A wireless HTC Vive Pro Eye (HTC, Taiwan) was chosen with a field of view of 110°. To execute the VR environment smoothly, a high-performance desktop equipped with Intel i7 CPU, 16 GB memory, 512 GB SSD, and Nvidia GTX 1080 8 GB graphics card was used. A motion capture system (Vicon Shogun, Oxford, UK), including 13 cameras with a sampling rate of 200 Hz, was used to visualize the WB (including finger tracking) in VR. With this, another computer was connected to the previous one to run Vicon Shogun (equipped with Intel i7 CPU, 32 GB memory, 512 GB SSD, and Nvidia Quadro K2200 4 GB graphic card). To ensure the synchronization with the individual skeleton to the virtual avatar’s ones, 63 markers were placed on the participants’ bodies, which was included in the group with whole-body visualization.
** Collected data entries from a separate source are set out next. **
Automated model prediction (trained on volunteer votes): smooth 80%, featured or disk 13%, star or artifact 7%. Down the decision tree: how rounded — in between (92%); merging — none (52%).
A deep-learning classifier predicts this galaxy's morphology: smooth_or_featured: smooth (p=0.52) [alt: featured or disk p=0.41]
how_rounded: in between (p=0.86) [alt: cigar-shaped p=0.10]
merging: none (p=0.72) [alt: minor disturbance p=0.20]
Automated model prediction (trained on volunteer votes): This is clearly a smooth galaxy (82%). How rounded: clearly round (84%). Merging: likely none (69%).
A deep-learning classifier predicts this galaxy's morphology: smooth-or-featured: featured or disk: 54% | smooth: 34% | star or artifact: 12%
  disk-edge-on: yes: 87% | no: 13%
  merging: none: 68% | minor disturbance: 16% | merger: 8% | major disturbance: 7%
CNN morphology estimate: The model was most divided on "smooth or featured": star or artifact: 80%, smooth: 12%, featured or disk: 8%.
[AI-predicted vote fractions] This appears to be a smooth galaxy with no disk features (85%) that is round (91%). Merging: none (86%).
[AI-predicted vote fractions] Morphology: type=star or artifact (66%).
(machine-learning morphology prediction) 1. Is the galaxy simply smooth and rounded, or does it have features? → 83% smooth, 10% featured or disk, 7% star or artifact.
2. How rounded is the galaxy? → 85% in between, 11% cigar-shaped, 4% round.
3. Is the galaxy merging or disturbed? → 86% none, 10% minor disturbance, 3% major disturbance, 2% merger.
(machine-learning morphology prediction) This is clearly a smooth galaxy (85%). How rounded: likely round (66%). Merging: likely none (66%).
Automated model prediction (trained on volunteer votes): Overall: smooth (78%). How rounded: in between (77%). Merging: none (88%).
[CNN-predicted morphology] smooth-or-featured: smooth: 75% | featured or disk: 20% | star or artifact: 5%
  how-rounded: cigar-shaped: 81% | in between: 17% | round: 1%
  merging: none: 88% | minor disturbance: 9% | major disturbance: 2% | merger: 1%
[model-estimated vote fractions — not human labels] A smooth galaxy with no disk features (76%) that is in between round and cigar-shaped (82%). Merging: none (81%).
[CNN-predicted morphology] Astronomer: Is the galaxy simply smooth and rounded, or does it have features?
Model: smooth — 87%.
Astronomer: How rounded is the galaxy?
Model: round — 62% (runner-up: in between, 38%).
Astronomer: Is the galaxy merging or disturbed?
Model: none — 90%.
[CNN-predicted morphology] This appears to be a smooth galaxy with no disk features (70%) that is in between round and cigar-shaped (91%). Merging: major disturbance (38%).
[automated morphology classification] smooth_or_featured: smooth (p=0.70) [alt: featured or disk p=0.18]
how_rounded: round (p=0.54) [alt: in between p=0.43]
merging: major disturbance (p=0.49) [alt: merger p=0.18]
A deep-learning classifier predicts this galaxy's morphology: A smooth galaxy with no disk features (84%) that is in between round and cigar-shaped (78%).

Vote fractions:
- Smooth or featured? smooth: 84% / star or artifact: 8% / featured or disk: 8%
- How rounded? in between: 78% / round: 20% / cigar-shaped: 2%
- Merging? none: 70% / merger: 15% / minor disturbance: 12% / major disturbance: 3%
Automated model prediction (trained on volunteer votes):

The two controllers of the HTC Vive system were used to visualize the forearms for the other virtual reality training group (see Fig. 3). Two synchronized cameras (GoPro 6 and Casio Exilim EX-F1, 1920 × 1080 pixels, 60 Hz) were used to record the movement from the lateral and frontal perspective in the pre-, post-, and retention test.

3.2.2 Software

To create an environment of high fidelity preventing the participants from a conflict between the real-word and the virtual environment, the virtual room was created with Blender (version 2.79) using the scales and the textures of the objects in the real world. The test room was also used during the experiment for all other training groups (video-based and control group). The created virtual environment was then imported into Unity3D (version 2019.1), and the SteamVR (version 2.5.0) was used to enable users to interact in the virtual reality. Visual Studio 2017 was used for implementing the C# program for Unity3D to control the studies.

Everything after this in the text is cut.